- Born: 10 November 1903 San Vito Chietino (Chieti)
- Died: 13 December 1938 (aged 35) Laigueglia (Savona)
- Allegiance: Kingdom of Italy
- Service: Arma dei Carabinieri
- Service years: 1923 – 1938
- Rank: Appuntato
- Awards: Gold Medal of Military Valour (posthumous)

= Leandro Verì =

Italian carabiniere (1903–1938)

Leandro Verì (San Vito Chietino, 10 November 1903 – Laigueglia, 13 December 1938) was an Italian carabiniere.

== Biography ==
Born in San Vito Chietino, Chieti, on 10 November 1903, Verì attended the carabiniere student walking course at the Rome school from April to September 1923. Appointed carabiniere, he was assigned to the Legion of Chieti. In December 1926 he moved to that of Treviso and the following year to that of Padua, from which he was transferred, in May 1930, to the Legion of Rome.

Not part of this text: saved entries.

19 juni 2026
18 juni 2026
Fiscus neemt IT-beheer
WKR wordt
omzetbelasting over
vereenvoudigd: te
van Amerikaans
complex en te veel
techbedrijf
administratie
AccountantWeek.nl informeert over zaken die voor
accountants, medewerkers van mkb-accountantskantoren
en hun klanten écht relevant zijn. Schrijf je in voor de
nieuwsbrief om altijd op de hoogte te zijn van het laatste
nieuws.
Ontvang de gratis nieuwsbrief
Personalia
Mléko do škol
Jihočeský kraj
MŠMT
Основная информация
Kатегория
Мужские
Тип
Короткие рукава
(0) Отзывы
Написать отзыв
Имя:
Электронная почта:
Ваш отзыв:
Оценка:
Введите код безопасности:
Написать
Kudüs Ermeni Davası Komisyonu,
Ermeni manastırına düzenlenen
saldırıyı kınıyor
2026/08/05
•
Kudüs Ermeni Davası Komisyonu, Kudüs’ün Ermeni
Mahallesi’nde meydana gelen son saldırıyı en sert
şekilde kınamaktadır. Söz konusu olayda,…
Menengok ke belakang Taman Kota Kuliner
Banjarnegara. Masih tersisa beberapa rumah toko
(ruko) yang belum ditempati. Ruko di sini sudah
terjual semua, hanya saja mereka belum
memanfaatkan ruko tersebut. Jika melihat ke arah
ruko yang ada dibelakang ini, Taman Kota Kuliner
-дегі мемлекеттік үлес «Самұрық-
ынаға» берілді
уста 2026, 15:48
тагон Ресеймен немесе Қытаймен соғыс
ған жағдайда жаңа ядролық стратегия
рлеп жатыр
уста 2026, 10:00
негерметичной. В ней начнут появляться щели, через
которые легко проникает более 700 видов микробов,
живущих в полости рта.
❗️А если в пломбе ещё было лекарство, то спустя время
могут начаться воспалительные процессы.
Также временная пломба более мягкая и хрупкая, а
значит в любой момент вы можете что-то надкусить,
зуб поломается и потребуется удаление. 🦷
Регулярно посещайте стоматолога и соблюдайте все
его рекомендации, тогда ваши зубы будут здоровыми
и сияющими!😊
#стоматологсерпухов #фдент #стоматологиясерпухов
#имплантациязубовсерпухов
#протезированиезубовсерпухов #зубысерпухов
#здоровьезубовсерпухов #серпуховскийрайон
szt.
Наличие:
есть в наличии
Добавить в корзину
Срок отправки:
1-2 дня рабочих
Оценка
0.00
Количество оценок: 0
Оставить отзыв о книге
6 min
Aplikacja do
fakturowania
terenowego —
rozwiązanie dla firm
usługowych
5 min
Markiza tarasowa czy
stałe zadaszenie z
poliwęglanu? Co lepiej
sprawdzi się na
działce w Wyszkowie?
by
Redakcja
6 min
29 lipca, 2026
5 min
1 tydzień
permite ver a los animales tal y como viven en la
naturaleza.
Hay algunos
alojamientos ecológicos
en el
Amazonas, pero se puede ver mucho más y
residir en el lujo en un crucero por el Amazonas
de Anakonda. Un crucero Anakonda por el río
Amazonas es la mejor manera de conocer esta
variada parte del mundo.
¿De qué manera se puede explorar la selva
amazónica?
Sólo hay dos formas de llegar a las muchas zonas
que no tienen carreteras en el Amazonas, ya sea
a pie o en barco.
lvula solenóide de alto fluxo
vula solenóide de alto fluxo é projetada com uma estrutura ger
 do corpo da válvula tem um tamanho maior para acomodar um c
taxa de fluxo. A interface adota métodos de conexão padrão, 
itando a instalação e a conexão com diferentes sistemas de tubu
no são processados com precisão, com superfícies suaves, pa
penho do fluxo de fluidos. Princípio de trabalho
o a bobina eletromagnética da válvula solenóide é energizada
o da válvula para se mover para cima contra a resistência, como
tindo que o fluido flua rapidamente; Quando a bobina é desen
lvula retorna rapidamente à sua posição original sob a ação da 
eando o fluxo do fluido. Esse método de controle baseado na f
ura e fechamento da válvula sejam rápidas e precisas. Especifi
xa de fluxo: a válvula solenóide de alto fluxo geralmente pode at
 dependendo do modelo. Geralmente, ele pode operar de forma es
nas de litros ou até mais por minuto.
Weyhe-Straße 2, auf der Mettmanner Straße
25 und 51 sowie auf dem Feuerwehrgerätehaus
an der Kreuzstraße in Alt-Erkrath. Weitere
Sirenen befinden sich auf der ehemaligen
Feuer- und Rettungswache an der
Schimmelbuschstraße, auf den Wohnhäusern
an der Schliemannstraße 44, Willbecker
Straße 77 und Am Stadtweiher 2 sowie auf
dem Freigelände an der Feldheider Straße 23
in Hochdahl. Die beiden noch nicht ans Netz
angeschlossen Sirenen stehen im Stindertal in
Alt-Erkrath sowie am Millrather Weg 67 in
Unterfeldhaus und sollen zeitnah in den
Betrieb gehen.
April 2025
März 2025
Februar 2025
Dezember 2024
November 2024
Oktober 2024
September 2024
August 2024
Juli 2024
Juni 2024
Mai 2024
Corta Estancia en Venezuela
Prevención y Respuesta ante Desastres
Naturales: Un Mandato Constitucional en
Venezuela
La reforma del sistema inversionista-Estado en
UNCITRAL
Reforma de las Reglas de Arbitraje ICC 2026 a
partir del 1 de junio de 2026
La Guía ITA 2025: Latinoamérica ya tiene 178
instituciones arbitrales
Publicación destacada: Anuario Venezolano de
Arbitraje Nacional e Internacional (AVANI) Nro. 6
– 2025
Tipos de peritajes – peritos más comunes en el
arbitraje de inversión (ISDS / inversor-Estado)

Moved in December 1931 to the Legion of Genoa, Nervi's company, six years later he was promoted to the rank of appuntato and sent to the Alassio station.

Verì died on 13 December 1938, while serving in Laigueglia, Savona, after being mortally wounded during a nighttime firefight with a dangerous criminal. For this operation, he was decorated posthumously with the Gold Medal of Military Valour by a decree of 18 August 1939.

== Honours ==

At night, searching with his station commander for an unknown man, who, armed with a war rifle and bayonet, had threatened the life of a security guard, he found himself isolated due to the needs of the service itself. Sighting the wanted man, he did not hesitate to chase him and attempt to arrest him. Severely wounded in several parts of the body by a machine gunshot, he returned fire and continued in pursuit of the suspect, reaching him and engaging in a violent struggle with him, even managing to take the rifle from him. Due to his loss of strength, the suspect escaped him and they resumed the pursuit for a long distance. Despite the incessant loss of blood, he fired more shots of his pistol at him, reached him and engaged in a new violent struggle, until, exhausted, he fell along with the opponent who, still able to react, tried to hit him with the bayonet he had at hand. The arrival of the superior officer put an end to the struggle with the killing of the suspect. Transported to a place of treatment, he died after five days of excruciating suffering. Laigueglia (Savona), 13 December 1938.

== Memorials ==
- The Arma dei Carabinieri named the 67th Course of Carabinieri Students after Verì, effective in 1982.
- Subsequently, the 133rd and 246th Auxiliary Carabinieri Students Course and the 124th training course for carabinieri were named after him (year 2009).
- The 2nd Course of Brigadier Students at the Scuola marescialli e brigadieri dei carabinieri (School of Marshals and Brigadiers of the Carabinieri) of Velletri (Metropolitan City of Rome Capital), from 1 September to 5 December 1997.
- The municipality of San Vito Chietino has named a small square in the historic centre after him.